By translating the origin from ${0}$ to ${x}$, we have

$\displaystyle \int_M \frac{f}{|x-y|}\le \int_M (f(y)|H(y)|+ |\nabla f(y)|)dy.$

So (6) becomes

$\displaystyle 2\pi \int_M f^2 \le (\int_M |\nabla f|+f|H|)^2.$

In particular the constant ${C_2}$ can be taken to be ${\sqrt{2\pi}}$. $\Box$

 Remark 3 The constant ${\sqrt{2\pi}}$ above is not optimal.

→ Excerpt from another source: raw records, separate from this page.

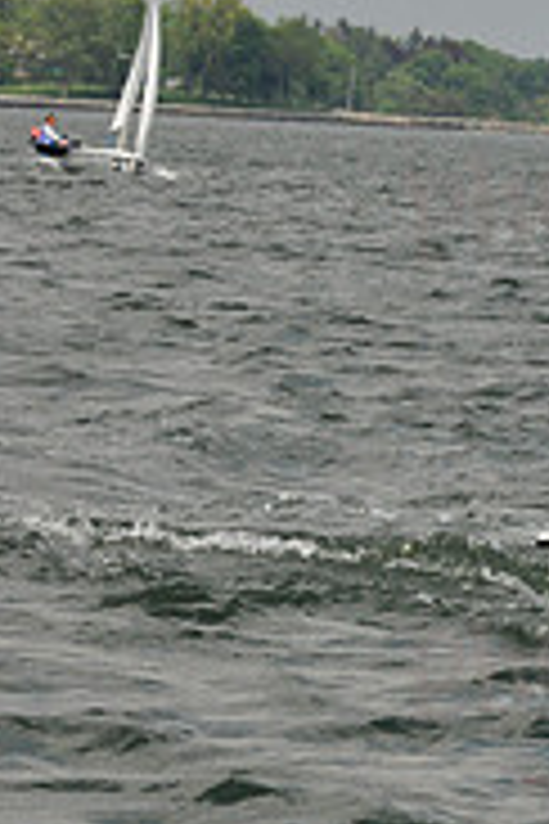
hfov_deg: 2.1
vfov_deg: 3.1
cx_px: 1264
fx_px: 15234
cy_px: 317
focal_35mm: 666
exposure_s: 1/800
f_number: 10
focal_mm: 140
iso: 200
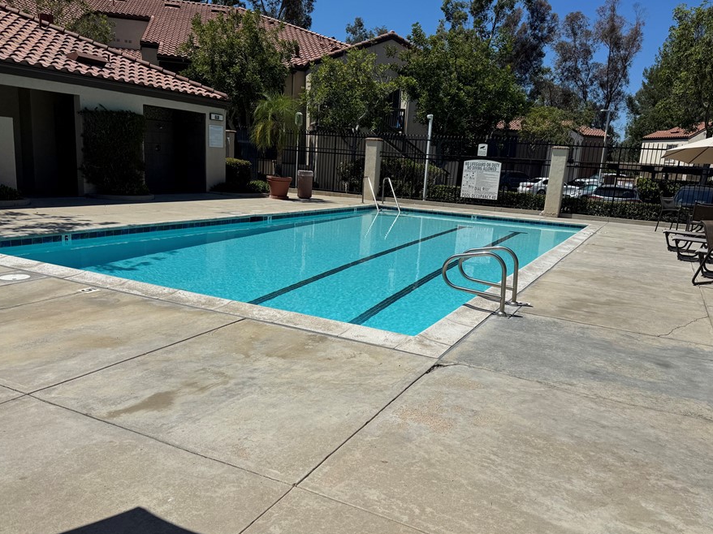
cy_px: 286
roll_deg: -4.1
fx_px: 577
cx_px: 369
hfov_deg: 63.4
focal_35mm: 28
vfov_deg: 49.7
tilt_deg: -13.0
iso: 80
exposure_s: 1/12346
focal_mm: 6.76
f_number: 1.78
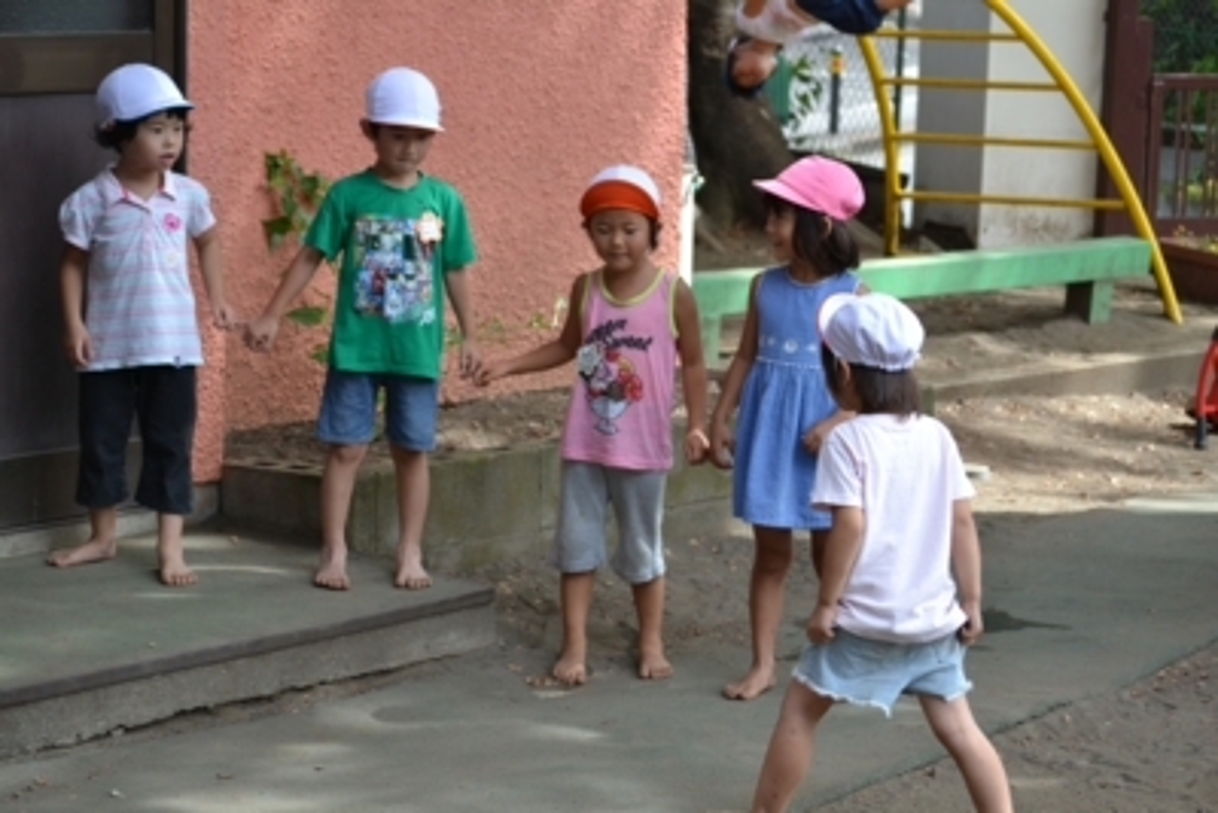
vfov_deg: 12.2
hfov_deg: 18.2
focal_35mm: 112
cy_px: 406
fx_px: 3807
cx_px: 609
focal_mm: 75
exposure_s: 1/125
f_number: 5.6
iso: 160
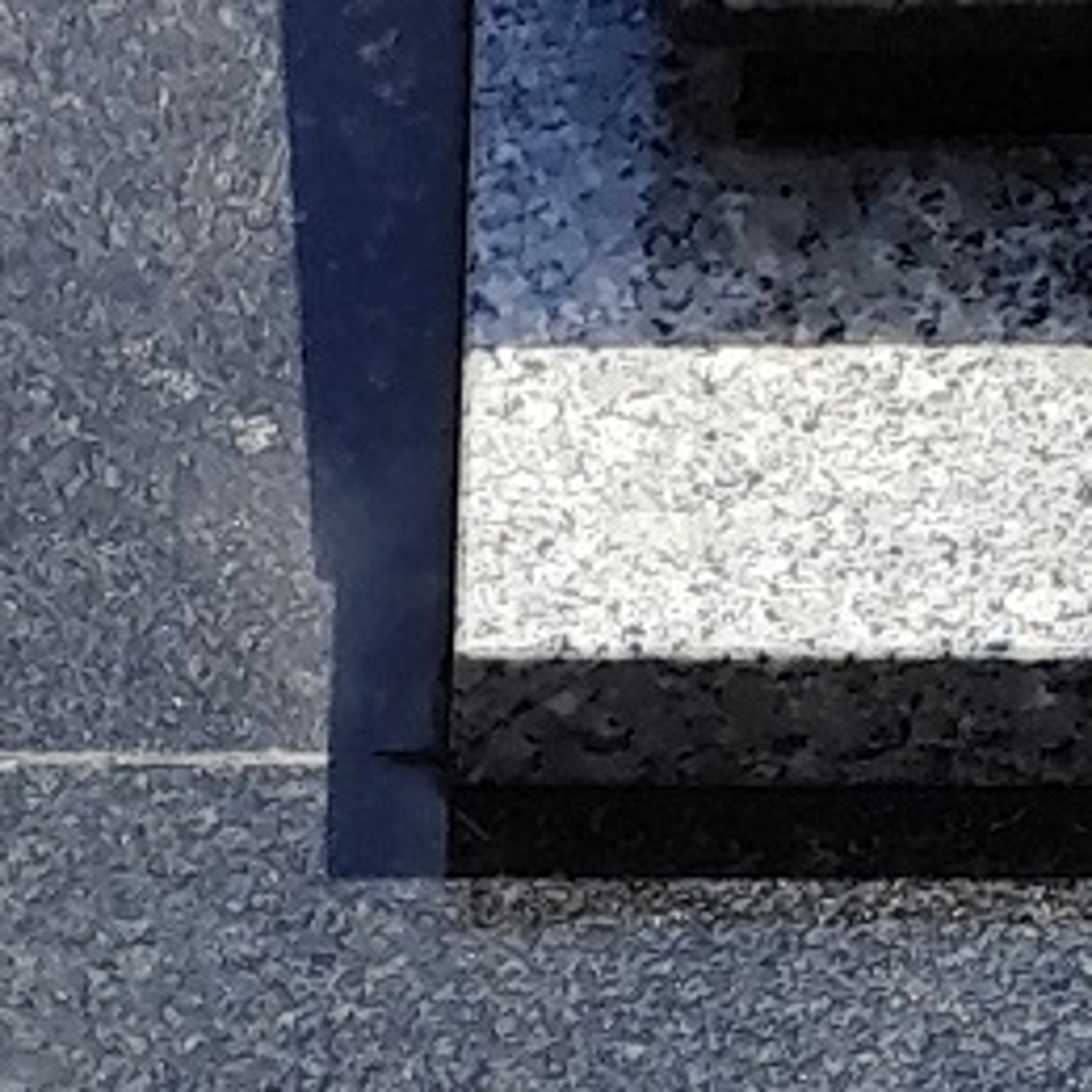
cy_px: 4066
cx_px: -109
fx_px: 6067
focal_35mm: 170
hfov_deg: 10.2
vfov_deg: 7.7
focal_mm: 4.6
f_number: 2
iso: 20
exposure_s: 1/555
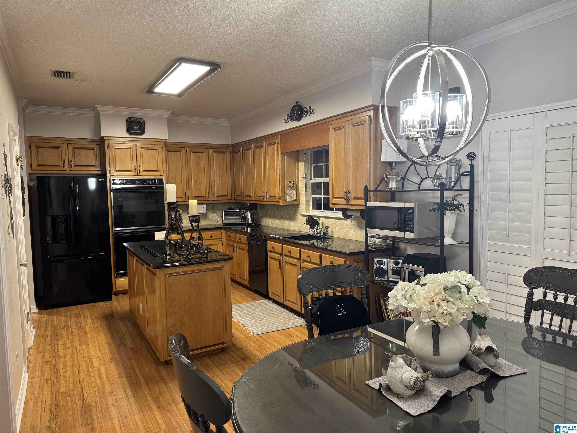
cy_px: 216
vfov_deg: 56.8
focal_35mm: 24
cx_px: 288
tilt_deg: -5.0
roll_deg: +0.9
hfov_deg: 71.6
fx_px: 400
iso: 250
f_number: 1.78
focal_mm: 6.76
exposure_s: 1/60
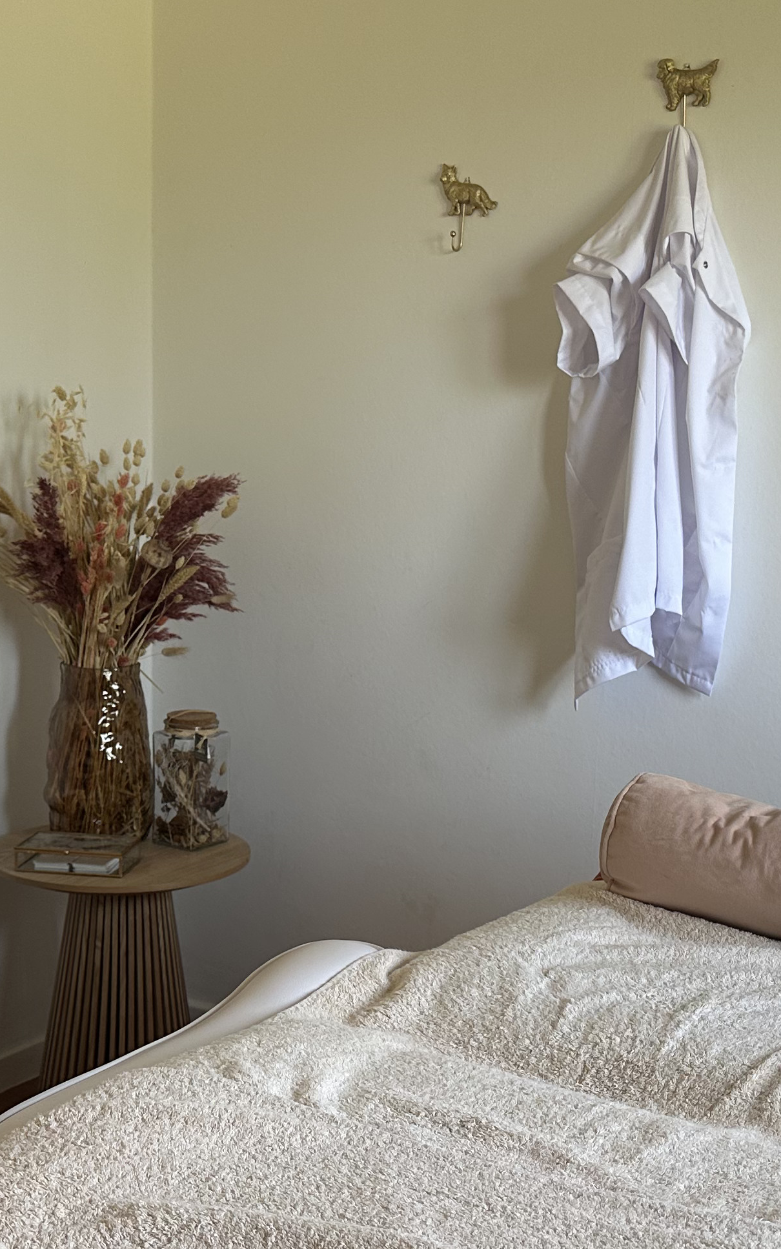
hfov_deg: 24.3
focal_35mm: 53
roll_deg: -2.4
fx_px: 1804
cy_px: 733
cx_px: 509
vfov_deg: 38.1
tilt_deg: -11.7
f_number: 1.78
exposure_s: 1/121
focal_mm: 6.86
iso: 100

Suppose not, by translating ${M}$, we can assume ${M}$ contains ${0}$, but then the proof shows that ${x^\perp =0}$ for all ${x\in M}$. So ${x=x^T}$ for all ${x}$. However, the choice of the origin is arbitrary in the proof, i.e. for any points ${x, y\in M}$, the vector ${x-y}$ is tangential to both ${T_xM}$ and ${T_yM}$. We then conclude that ${M}$ is a domain in a ${2}$-plane ${\mathbb R^2}$. Also, for fixed ${y\in M}$, by tracing the proof, we see that ${\nabla f(x)}$ is a multiple of ${x-y}$ for all ${x\in M}$. But this is impossible unless ${f}$ is zero, for if ${\nabla f(x)\ne 0}$, for any ${y\in M}$ which does not lie on ${\{x+t\nabla f(x)\}_{t\in \mathbb R}}$, clearly ${x-y}$ and ${\nabla f(x)}$ are not parallel.